* start Selection *
When we grow up we're directed into ways that more often than not prevent us from taking risks, reaching our destiny, or aquiring a dream. We have young and "day dreaming" minds....(ya right)
Maybe we feel like we weren't given a fair chance; the classic "no that's not practical ," or you're sick, finances, family member was sick, or maybe we're "ok" with how our lives are right now because they're not so bad. And your right on the latter, life really isn't that bad when you take a look around and see what you do have versus what you don't. Right? Let's be mature about this and use our adult thinking... Now hold this thought..Life is ok.
Maybe you look around and see A job, family, money, a house, a car, a garden, a fish, friends, a cottage. 1000% those are wonderful and none those pieces of life should not be taken for granted. But neither should time.
Ultimately we are all going to die, as Jobs said it's life change agent. It provides room for those of us who want to make an influence in a world fed by tradition and historical culture. And this is where I become perplexed because as much as people say they are willing to change or to shoot for the stars, how many of us actually follow through on that and do the the right thing for themselves. Trudeau just lied and sold out to a corporate business(laments terms) and hell, Canada still doesnt have a gosh darn national suicide strategy plan. And I'm just going to say it, Trump is president. So enough with the I cants, the young mind bull crap, millennial assumptions and go after what YOU want. Personal Power.
Bring that thought back in or why you cannot or have not been able to fulfill a piece or part of your life because I'm here to tell you, you can. But only YOU can. Don't get me wrong, it's way easier said than done. But that whole authentic truth and living your own destiny, that is possible.
Martin Luther King didn't have a dream, he was the dream. To stand up and advocate for a group of HUMAN BEINGS that we're undoubtedly segregated and marginalized. While it has been in action, it has yet to be put to rest. Steve jobs didn't know how much time he had on this earth, but he wasn't afraid of taking unorthodox risks that by in large changed the world and our communication systems; his thinking was "too different," for others to see, but he saw it and now everyday I am able to creatively express myself through my blog, listening to music, or able to take neat photos. I can see my mom in Beamsville or if my brothers in a good mood I'll FaceTime him in Australia! How wild is that.
That's called influence. Everything around us is made up by people no smarter than you and I. They pushed limits and while they were adults about it, I'm sure we can all agree, especially with my man Jobs, there were times where they needed to take a break to embrace their inner child and reboot. Find joy, inspiration.
* end Selection *
• **Problems and tasks**:
(1) Retype the part of the blog post that opens with the words containing "Martin Luther King" and closes with "wild is that.".
(2) List every person the blog post refers to by name.
The listing that comes next was taken from a separate source.
* start Stored data *
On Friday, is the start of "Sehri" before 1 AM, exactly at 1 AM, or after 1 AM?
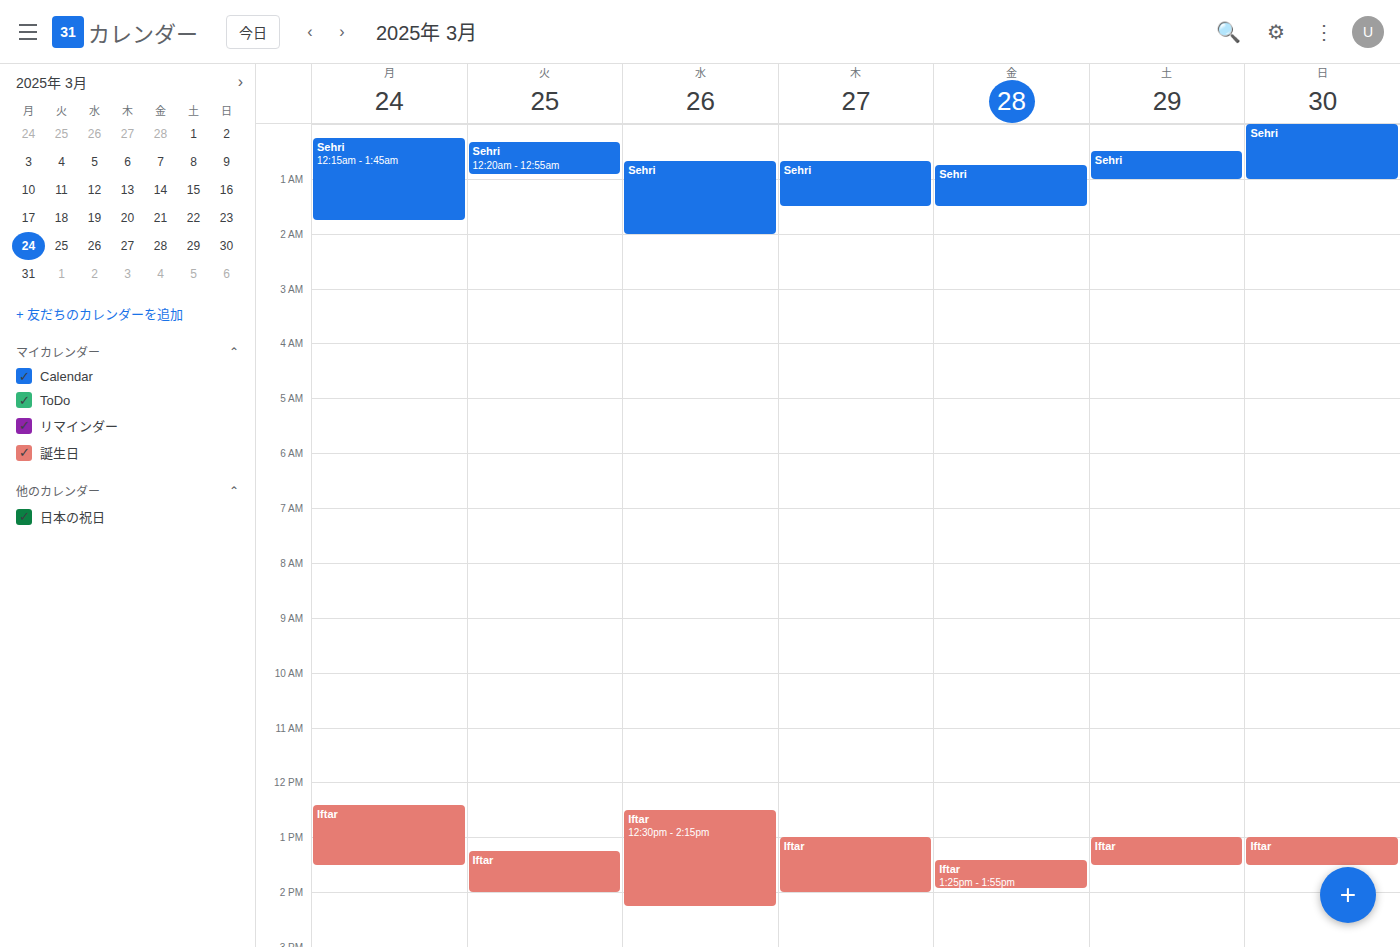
* end Stored data *
• **Task-by-task results**:
(1)
Martin Luther King didn't have a dream, he was the dream. To stand up and advocate for a group of HUMAN BEINGS that we're undoubtedly segregated and marginalized. While it has been in action, it has yet to be put to rest. Steve jobs didn't know how much time he had on this earth, but he wasn't afraid of taking unorthodox risks that by in large changed the world and our communication systems; his thinking was "too different," for others to see, but he saw it and now everyday I am able to creatively express myself through my blog, listening to music, or able to take neat photos. I can see my mom in Beamsville or if my brothers in a good mood I'll FaceTime him in Australia! How wild is that.

(2) Steve Jobs, Trudeau, Trump, Martin Luther King